In Python it's not necessary to guess whether or not a function changes a scalar parameter since those are effectively passed by value. In the case where a Fortran function modifies a scalar, the Python version of the function returns the new value.

Debugging (Comparing Python Output to Fortran)

I had good success with debugging by print statement. It's a simple technique, but pretty reliable. I added print statements to the code in the same place in both the Fortran and the Python and then ran each with stdout redirected to a text file. Comparing the text files side by side allowed me to compare the progress of the two and see where the Python diverged from the Fortran.

I left most of these print statements in the code (Fortran and Python) but commented out.
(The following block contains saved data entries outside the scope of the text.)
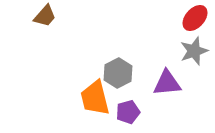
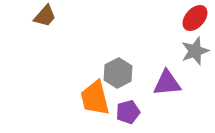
gray star: moved 1 px right
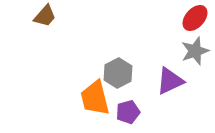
purple triangle: moved 3 px right, 2 px up; rotated 20 degrees counterclockwise
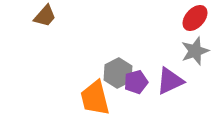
purple pentagon: moved 8 px right, 30 px up
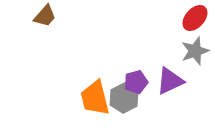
gray hexagon: moved 6 px right, 25 px down
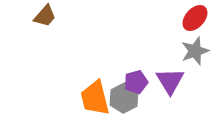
purple triangle: rotated 36 degrees counterclockwise
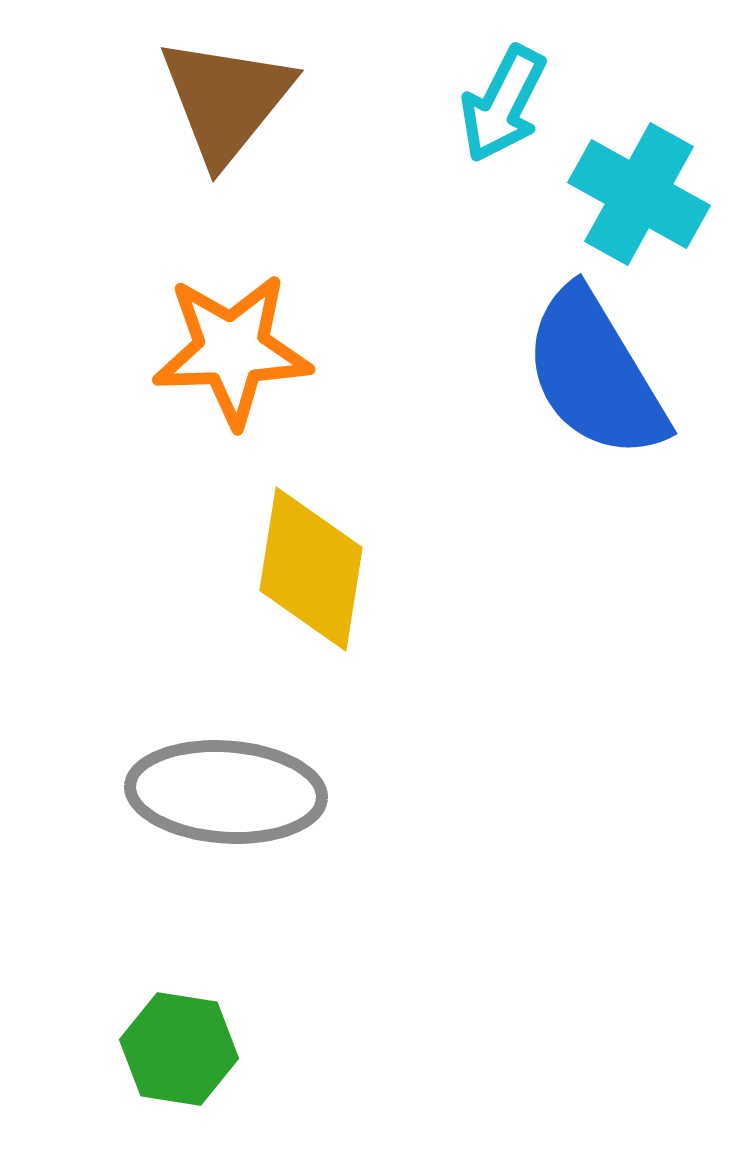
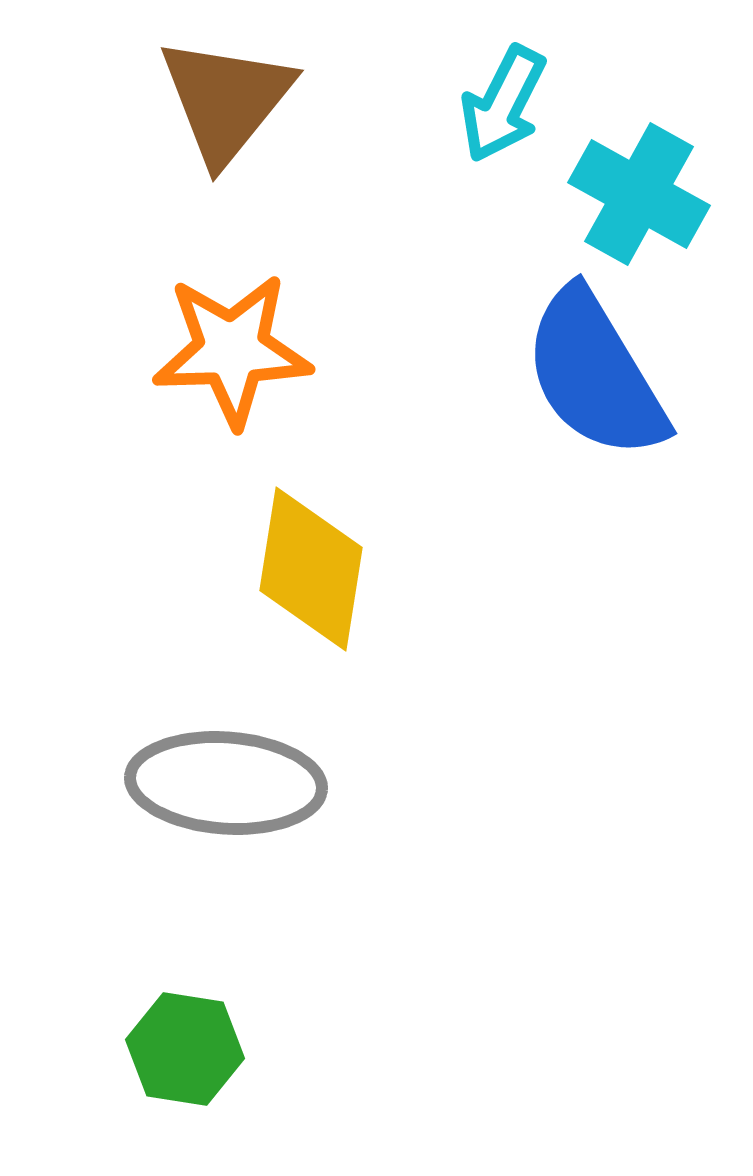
gray ellipse: moved 9 px up
green hexagon: moved 6 px right
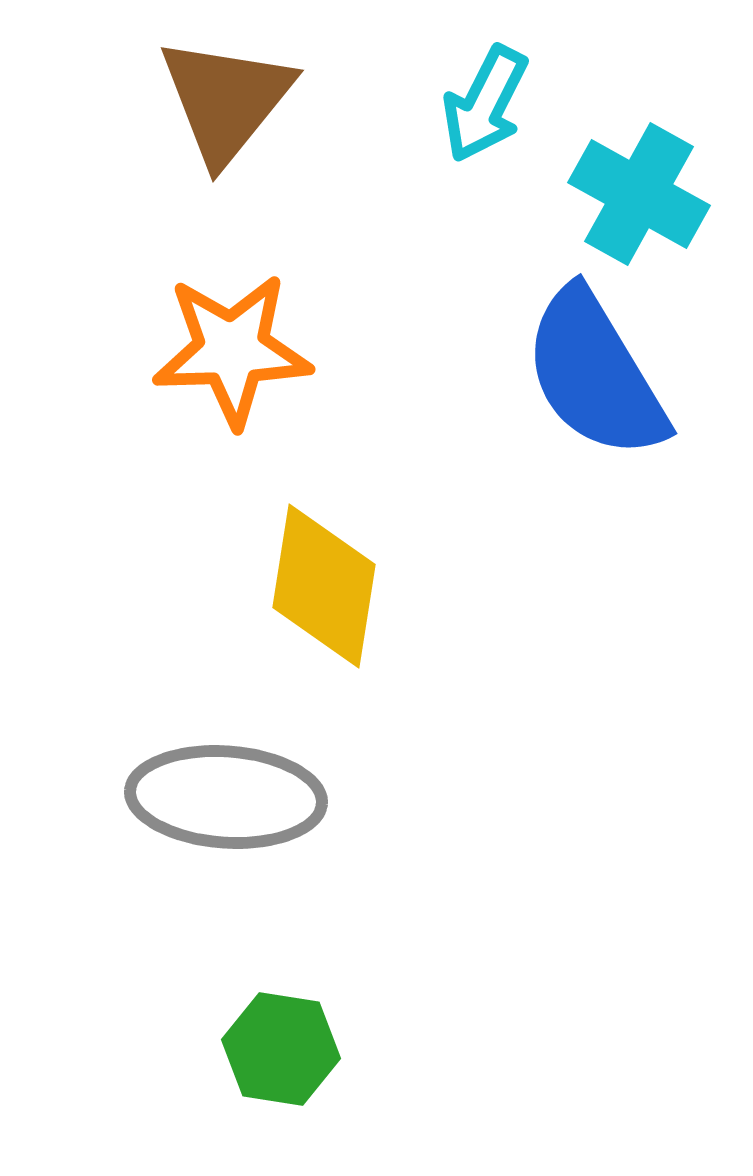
cyan arrow: moved 18 px left
yellow diamond: moved 13 px right, 17 px down
gray ellipse: moved 14 px down
green hexagon: moved 96 px right
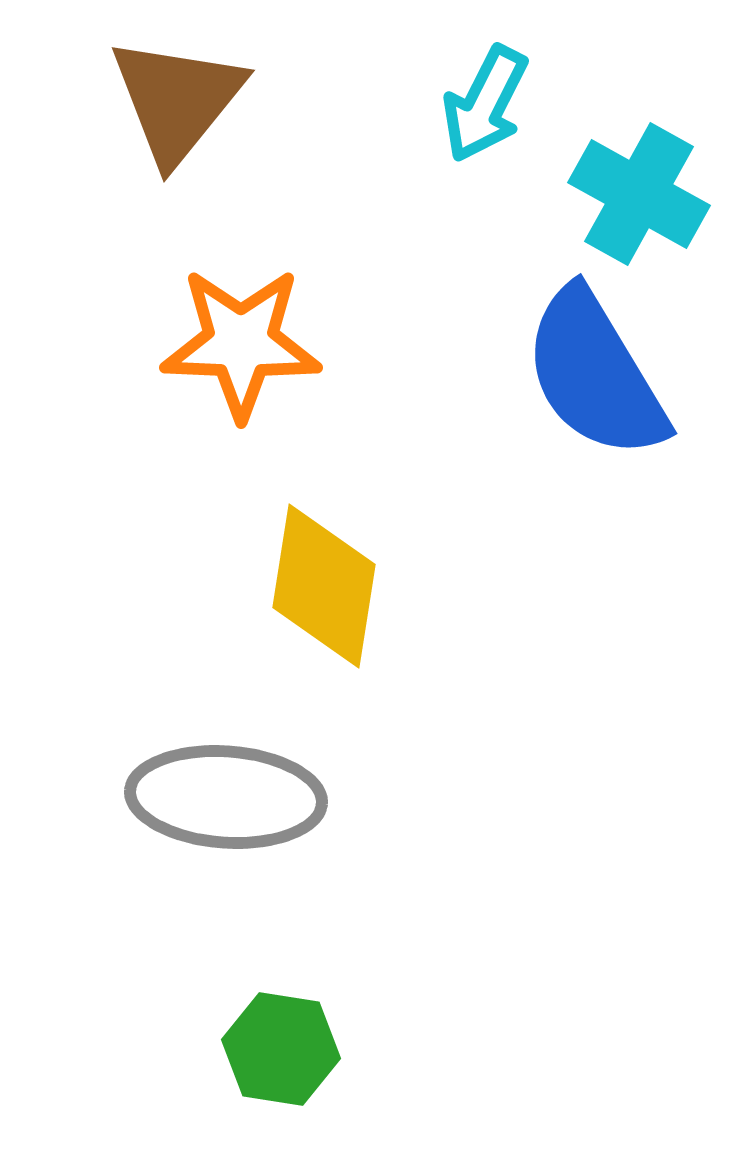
brown triangle: moved 49 px left
orange star: moved 9 px right, 7 px up; rotated 4 degrees clockwise
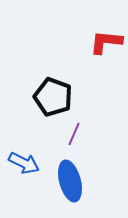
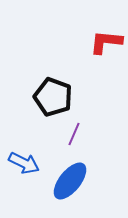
blue ellipse: rotated 54 degrees clockwise
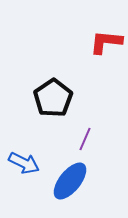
black pentagon: moved 1 px down; rotated 18 degrees clockwise
purple line: moved 11 px right, 5 px down
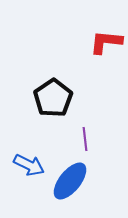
purple line: rotated 30 degrees counterclockwise
blue arrow: moved 5 px right, 2 px down
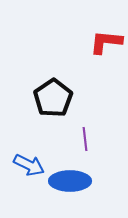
blue ellipse: rotated 51 degrees clockwise
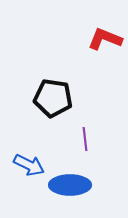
red L-shape: moved 1 px left, 3 px up; rotated 16 degrees clockwise
black pentagon: rotated 30 degrees counterclockwise
blue ellipse: moved 4 px down
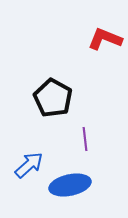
black pentagon: rotated 21 degrees clockwise
blue arrow: rotated 68 degrees counterclockwise
blue ellipse: rotated 12 degrees counterclockwise
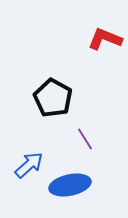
purple line: rotated 25 degrees counterclockwise
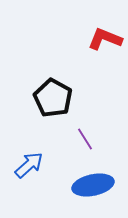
blue ellipse: moved 23 px right
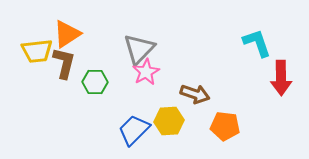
During its calculations, Python won't generate quite the same numbers as the Fortran, even when it concludes with a good answer. This is most evident in scalars that summarize the contents of an array or matrix. The zlanbprow() variables alpha and beta are good examples, particularly the former.

I'm not completely sure why this happens, but I have a few guesses. First, the code uses several constants derived from machine epsilon. On my Mac, EPS in Python is 2.22044604925e-16. In Fortran it's half as big (1.11022302462515654E-016).

Second, zgetu0w() [HlsvdproPortRandomness uses a set of random numbers]. Fortran uses the same numbers every time, Python does not (although it can be made to do so, see _get_predictable_randoms() in [browser:trunk/hlsvdpro/zget0w.py zget0w.py]).

Third, there are probably subtle differences between the floating point math in Python (C) and Fortran and the differences accumulate over time.

For the record, I eliminated the first and second causes (by forcing the Fortran EPS to be the same as Python's and by forcing Python to use the same random numbers as Fortran) and their calculations still differed a bit.

ctypes

If you need to use ctypes to call Fortran, you can often do it directly but not always. Since C doesn't have a complex number type, any Fortran function that takes complex input needs a wrapper written in Fortran.

The Python code must split the complex numbers into two arrays containing the real and imaginary components as floats. The Fortran wrapper will take those arrays and knit them back into complex numbers and then pass them to the target function. If the target function modifies the complex numbers, the whole process has to be reversed after the target function completes so that the changes are reflected back on the Python side.

See [browser:trunk/hlsvdpro/original/src/zlanbprow.f zlanbprow.f] for an example.

Style Considerations

My port was pretty rote both by design and necessity. For instance, there are a lot of places in the code where I specify an array bound that's probably
not necessary, e.g. (from aprodw.py) –

#!python
y[:n] = y1[:n]

In this case I think both y and y1 are always n items long, which means the expression above can be stated more simply (and more expressively) in Python. The explicitly stated length is a result of this being a port from Fortran in which one must always specify array lengths.

I also wrote some pretty ugly code to get around the Fortran code's frequent use of goto and Python's lack of it. The function dcompute_int() in [browser:trunk/hlsvdpro/zlanbprow.py zlanbprow.py] is probably the winner in this category.

In short, this code is not Pythonic. I encourage you to make it so!